Cops, Jessica thought. Cops could always drive.
Jessica crossed the room, said her good-byes and good lucks. As she neared the door, she caught Josh Bontrager, standing by himself, smiling. His tie was askew; one pants pocket was turned out. He looked a little wobbly. When he saw Jessica, he extended a hand. They shook. Again.
“You doing okay?” she asked.
Bontrager nodded a little too forcefully, perhaps trying to convince himself. “Oh yeah. Fine. Fine. Fine.”
For some reason Jessica was already feeling motherly about Josh. “Okay, then.”

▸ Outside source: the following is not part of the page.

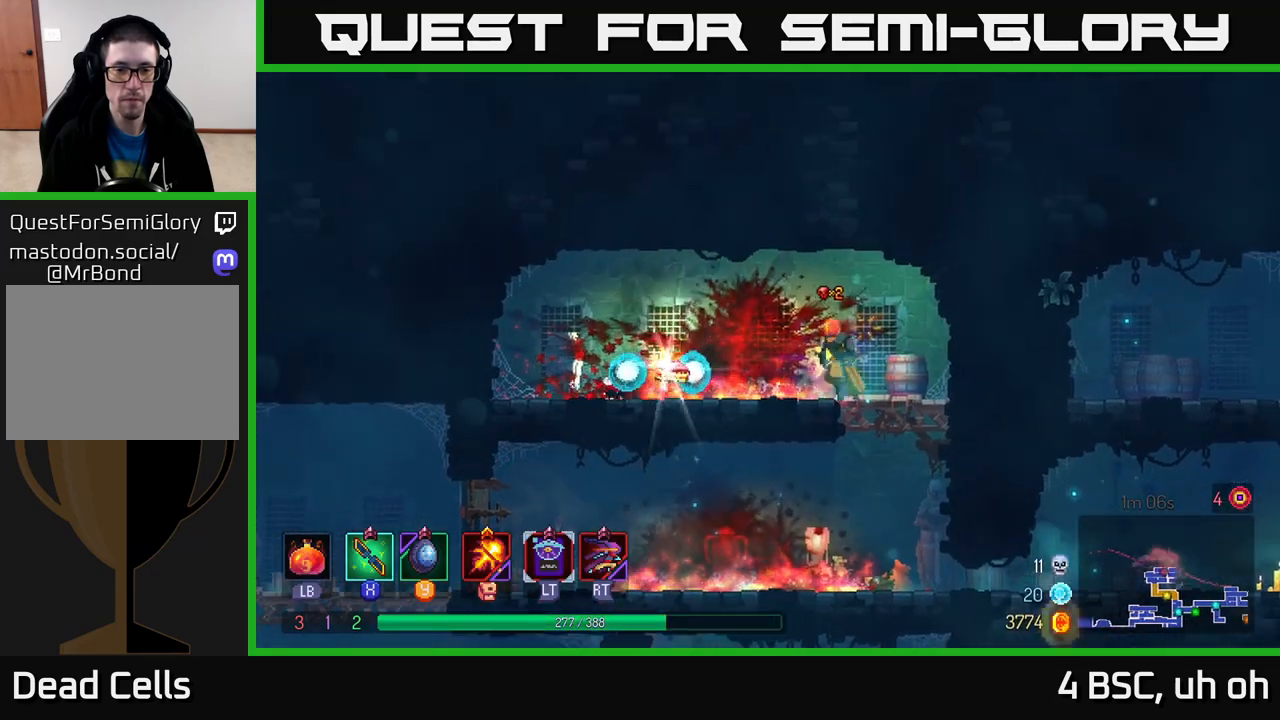
{"buttons": [], "left_stick": "right", "right_stick": "center", "events": [[333, "R1", "down"], [417, "R1", "up"], [417, "left_stick", "right"]]}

“Remember how I said I had heard all the jokes already?”
“Yes.”
Bontrager waved an inebriated hand. “Not even close.”
“What do you mean?”
Bontrager stood at attention. He saluted. More or less. “I’ll have you know that I have the distinct honor of being the very first Amishide detective in the history of the PPD.”
Jessica laughed. “See you tomorrow, Josh.”
On the way out she saw a detective she knew from South showing a picture of his infant grandson to another cop. Babies, Jessica thought.
There were babies everywhere.
19
Byrne made himself a plate from the small buffet, put the food on the bar. Before he could take a bite, he felt a hand on his shoulder. He turned, saw the boozy eyes, the damp lips. Before Byrne knew it, Walt Brigham had him in a bear hug. Byrne found the gesture a little strange because they had never been that close. On the other hand, this was a special night for the man.
They finally broke, did the manly, postemotional things: cleared throats, straightened hair, smoothed ties. Both men stepped back, scanned the room.
“Thanks for coming, Kevin.”
“Wouldn’t have missed it.”
Walt Brigham was as tall as Byrne, a little round-shouldered. He had a thicket of pewter gray hair, a neatly trimmed mustache, big nicked hands. His ocean blue eyes had seen a lot, and all of it floated there.
“Can you believe this collection of thugs?” Brigham asked.
Byrne looked around. Richie DiCillo, Ray Torrance, Tommy Capretta, Joey Trese, Naldo Lopez, Mickey Nunziata. All longtimers.
“How many sets of brass knuckles you figure there are in this room?” Byrne asked.
“Counting mine?”
Both men laughed. Byrne ordered a round for the two of them. The barmaid, Margaret, brought over a pair of drinks Byrne didn’t recognize.
“What are these?” Byrne asked.
“These are from the two young ladies at the end of the bar.”
Byrne and Walt Brigham looked over. Two female patrol officers—fit and pretty and still in uniform, somewhere in their mid-twenties—stood at the end of the bar. They each raised a glass.
Byrne looked back at Margaret. “You sure they meant us?”
“Positive.”
Both men looked at the concoction in front of them. “I give up,” Brigham said. “What are they?”
“Jager Bombs,” Margaret said with a smile, the one that always signaled a challenge in an Irish pub. “Part Red Bull, part Jägermeister.”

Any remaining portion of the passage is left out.